Conjugate Gradient Descent

Constructor

ConjugateGradient(; alphaguess = LineSearches.InitialHagerZhang(),
                    linesearch = LineSearches.HagerZhang(),
                    eta = 0.4,
                    P = nothing,
                    precondprep = (P, x) -> nothing)

Description

The ConjugateGradient method implements Hager and Zhang (2006) and elements from Hager and Zhang (2013). Notice, that the default linesearch is HagerZhang from LineSearches.jl. This line search is exactly the one proposed in Hager and Zhang (2006). The constant $eta$ is used in determining the next step direction, and the default here deviates from the one used in the original paper ($0.01$). It needs to be a strictly positive number.

Example

Let's optimize the 2D Rosenbrock function. The function and gradient are given by

f(x) = (1.0 - x[1])^2 + 100.0 * (x[2] - x[1]^2)^2
function g!(storage, x)
    storage[1] = -2.0 * (1.0 - x[1]) - 400.0 * (x[2] - x[1]^2) * x[1]
    storage[2] = 200.0 * (x[2] - x[1]^2)
end

we can then try to optimize this function from x=[0.0, 0.0]
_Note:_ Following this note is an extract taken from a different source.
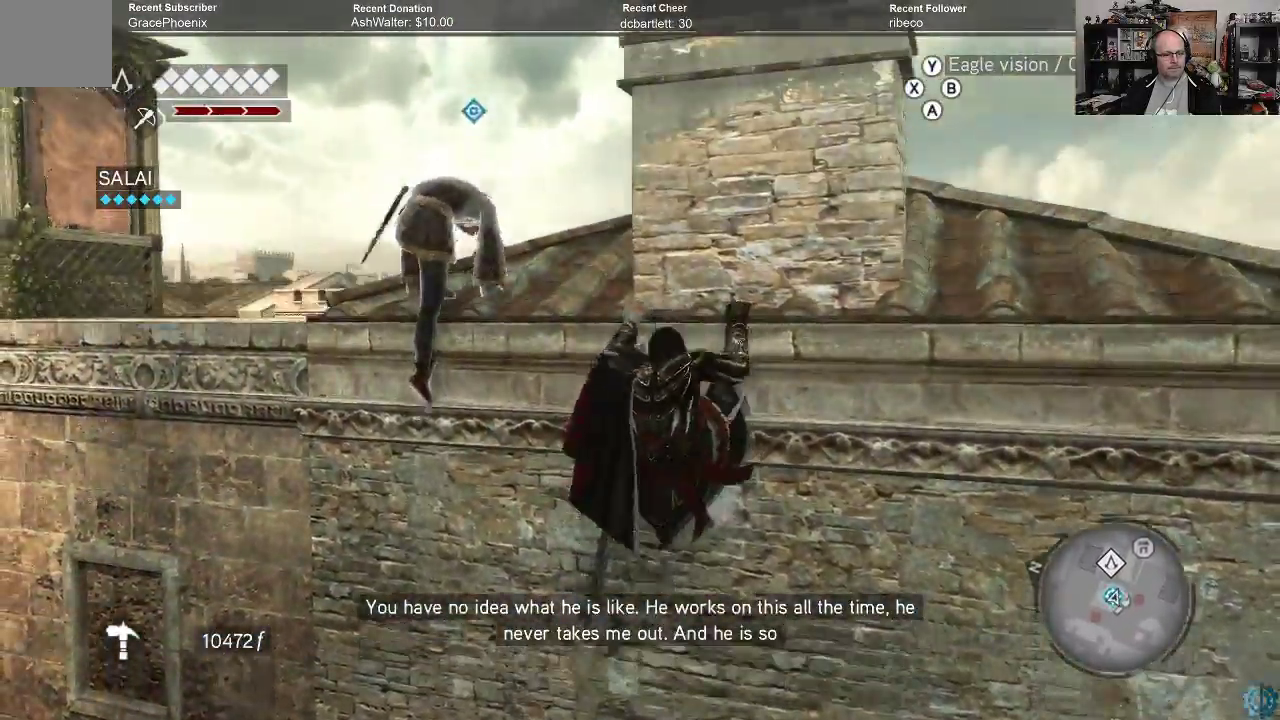
{"buttons": [], "left_stick": "left", "right_stick": "center", "events": [[233, "left_stick", "up-left"], [367, "left_stick", "left"]]}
julia> optimize(f, g!, zeros(2), ConjugateGradient())
Results of Optimization Algorithm
 * Algorithm: Conjugate Gradient
 * Starting Point: [0.0,0.0]
 * Minimizer: [1.000000002262018,1.0000000045408348]
 * Minimum: 5.144946e-18
 * Iterations: 21
 * Convergence: true
   * |x - x'| ≤ 0.0e+00: false
     |x - x'| = 2.09e-10
   * |f(x) - f(x')| ≤ 0.0e+00 |f(x)|: false
     |f(x) - f(x')| = 1.55e+00 |f(x)|
   * |g(x)| ≤ 1.0e-08: true
     |g(x)| = 3.36e-09
   * stopped by an increasing objective: false
   * Reached Maximum Number of Iterations: false
 * Objective Calls: 54
 * Gradient Calls: 39

We can compare this to the default first order solver in Optim.jl

 julia> optimize(f, g!, zeros(2))

 Results of Optimization Algorithm
  * Algorithm: L-BFGS
  * Starting Point: [0.0,0.0]
  * Minimizer: [0.9999999999373614,0.999999999868622]
  * Minimum: 7.645684e-21
  * Iterations: 16
  * Convergence: true
    * |x - x'| ≤ 0.0e+00: false
      |x - x'| = 3.48e-07
    * |f(x) - f(x')| ≤ 0.0e+00 |f(x)|: false
      |f(x) - f(x')| = 9.03e+06 |f(x)|
    * |g(x)| ≤ 1.0e-08: true
      |g(x)| = 2.32e-09
    * stopped by an increasing objective: false
    * Reached Maximum Number of Iterations: false
  * Objective Calls: 53
  * Gradient Calls: 53

We see that for this objective and starting point, ConjugateGradient() requires fewer gradient evaluations to reach convergence.

References

  • W. W. Hager and H. Zhang (2006) Algorithm 851: CG_DESCENT, a conjugate gradient method with guaranteed descent. ACM Transactions on Mathematical Software 32: 113-137.
  • W. W. Hager and H. Zhang (2013), The Limited Memory Conjugate Gradient Method. SIAM Journal on Optimization, 23, pp. 2150-2168.